'''
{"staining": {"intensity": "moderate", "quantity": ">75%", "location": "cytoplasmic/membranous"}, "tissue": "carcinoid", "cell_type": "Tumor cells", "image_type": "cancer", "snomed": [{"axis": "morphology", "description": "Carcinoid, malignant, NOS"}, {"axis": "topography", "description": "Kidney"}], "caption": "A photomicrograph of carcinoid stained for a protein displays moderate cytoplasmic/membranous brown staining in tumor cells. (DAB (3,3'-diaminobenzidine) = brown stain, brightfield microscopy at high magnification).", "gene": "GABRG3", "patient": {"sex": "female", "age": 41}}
'''
'''
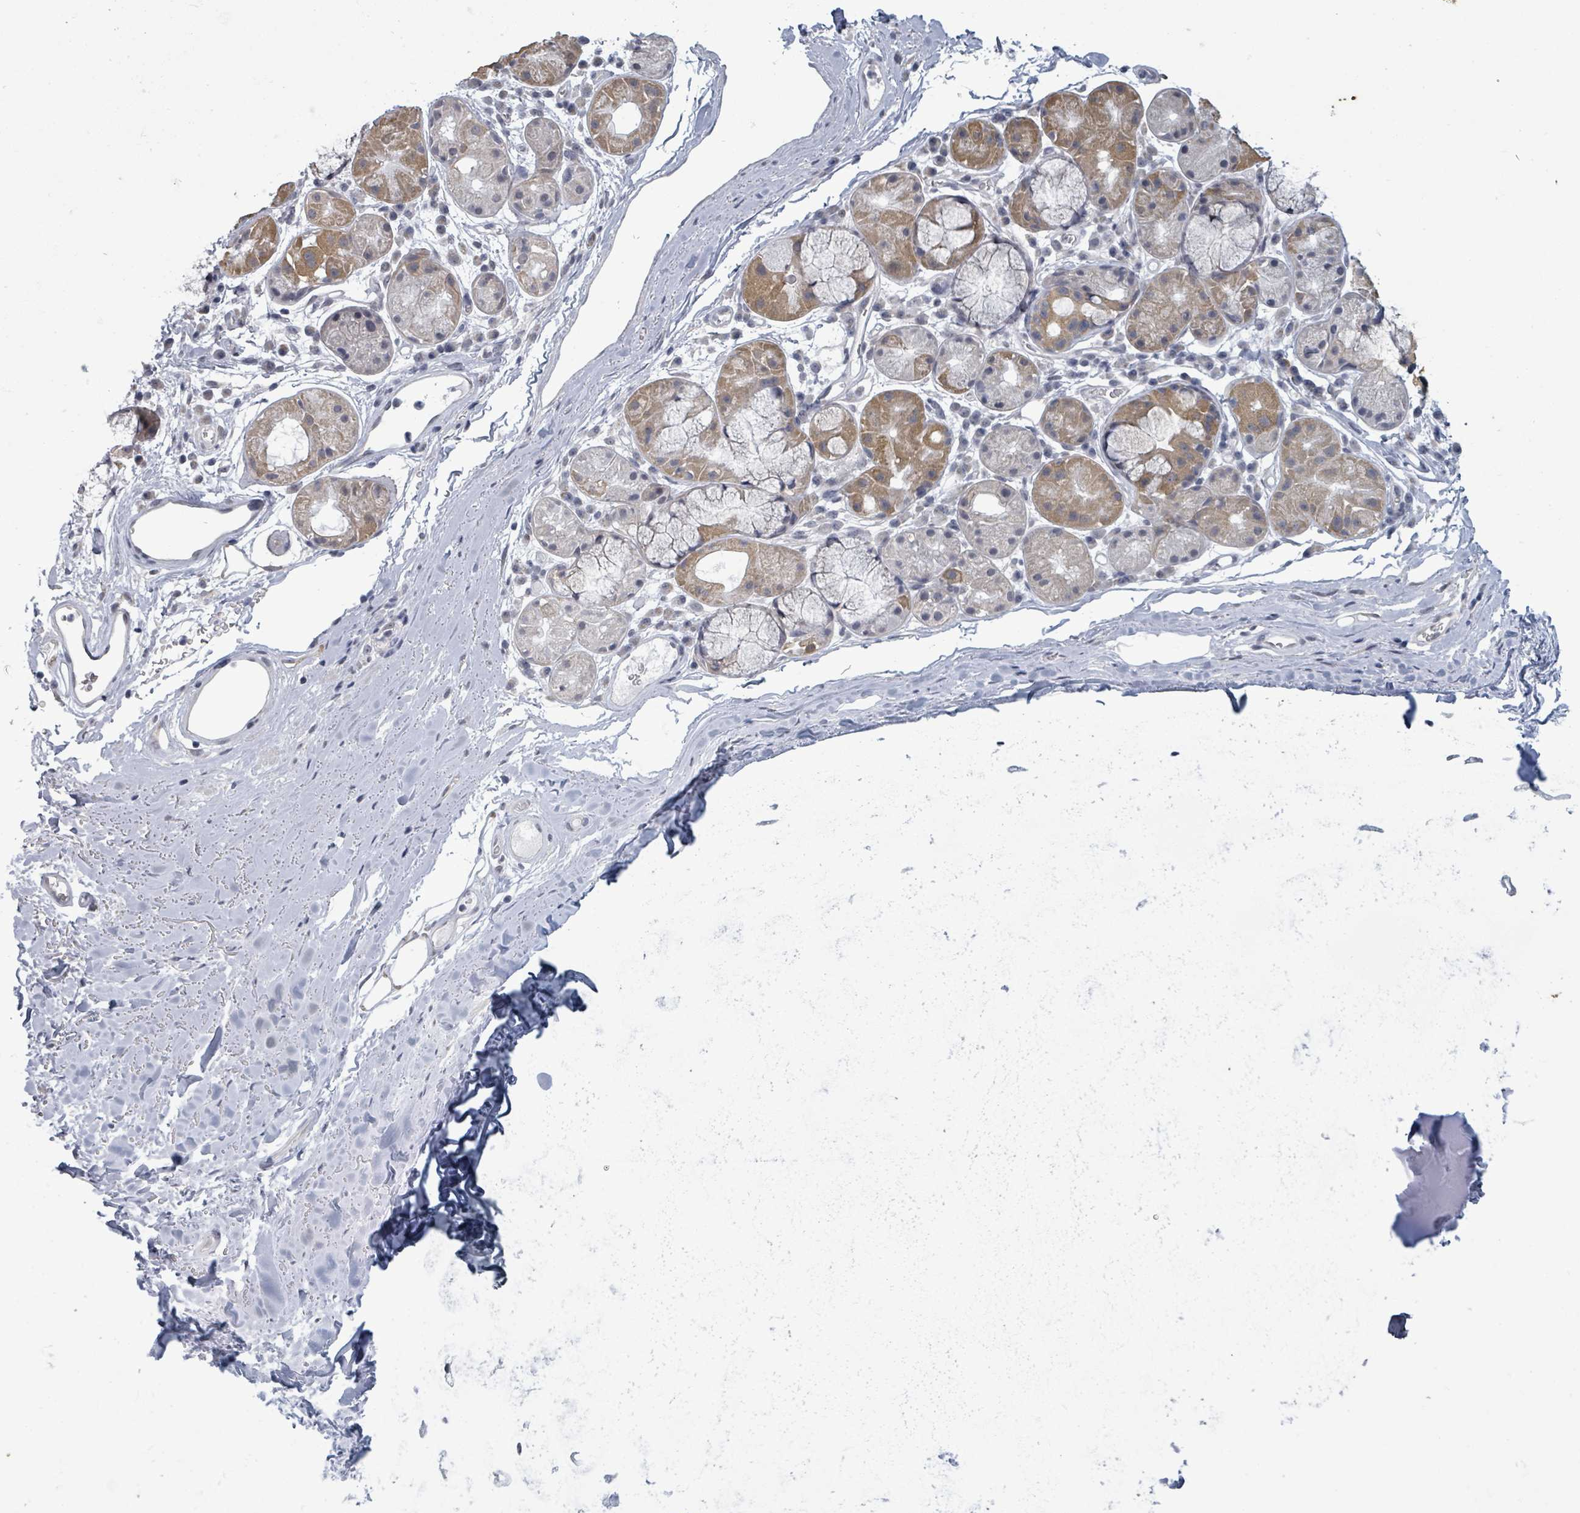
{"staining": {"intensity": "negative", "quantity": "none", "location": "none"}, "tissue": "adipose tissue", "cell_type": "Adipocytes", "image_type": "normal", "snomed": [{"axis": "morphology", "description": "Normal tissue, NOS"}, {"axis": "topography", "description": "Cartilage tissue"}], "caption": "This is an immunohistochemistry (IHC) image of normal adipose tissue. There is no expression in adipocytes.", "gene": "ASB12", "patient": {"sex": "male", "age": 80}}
'''
'''
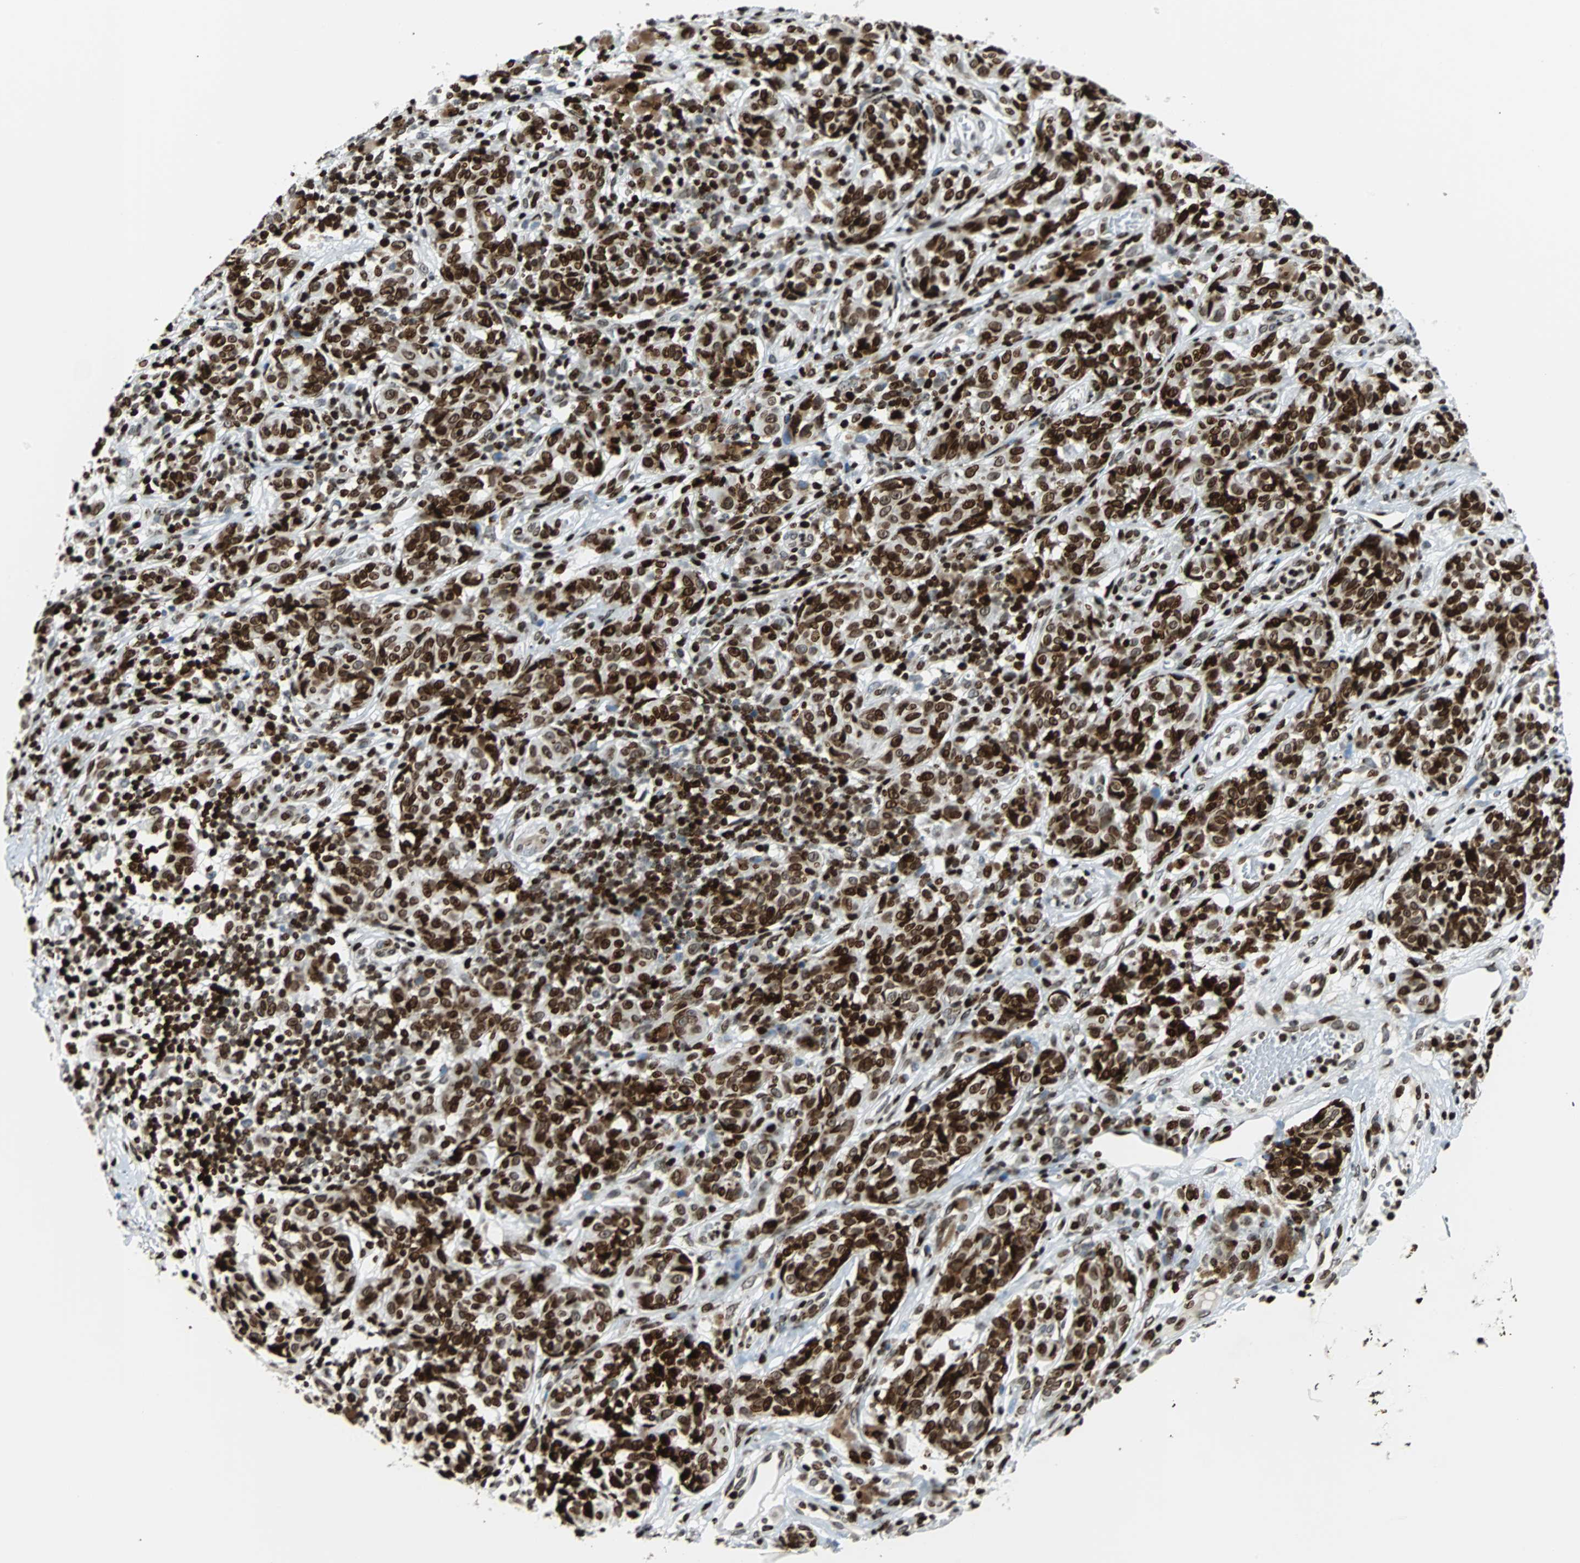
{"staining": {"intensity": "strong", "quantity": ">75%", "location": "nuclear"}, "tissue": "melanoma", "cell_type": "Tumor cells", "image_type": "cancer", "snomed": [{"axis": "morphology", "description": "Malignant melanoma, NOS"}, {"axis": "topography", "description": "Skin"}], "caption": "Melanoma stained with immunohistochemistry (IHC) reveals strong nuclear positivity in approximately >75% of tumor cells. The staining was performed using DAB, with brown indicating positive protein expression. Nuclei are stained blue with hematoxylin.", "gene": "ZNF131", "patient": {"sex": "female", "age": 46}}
'''
Work out how many lines in the records above include the string "expression", and provide that figure with no other text.

→ **Task output**
2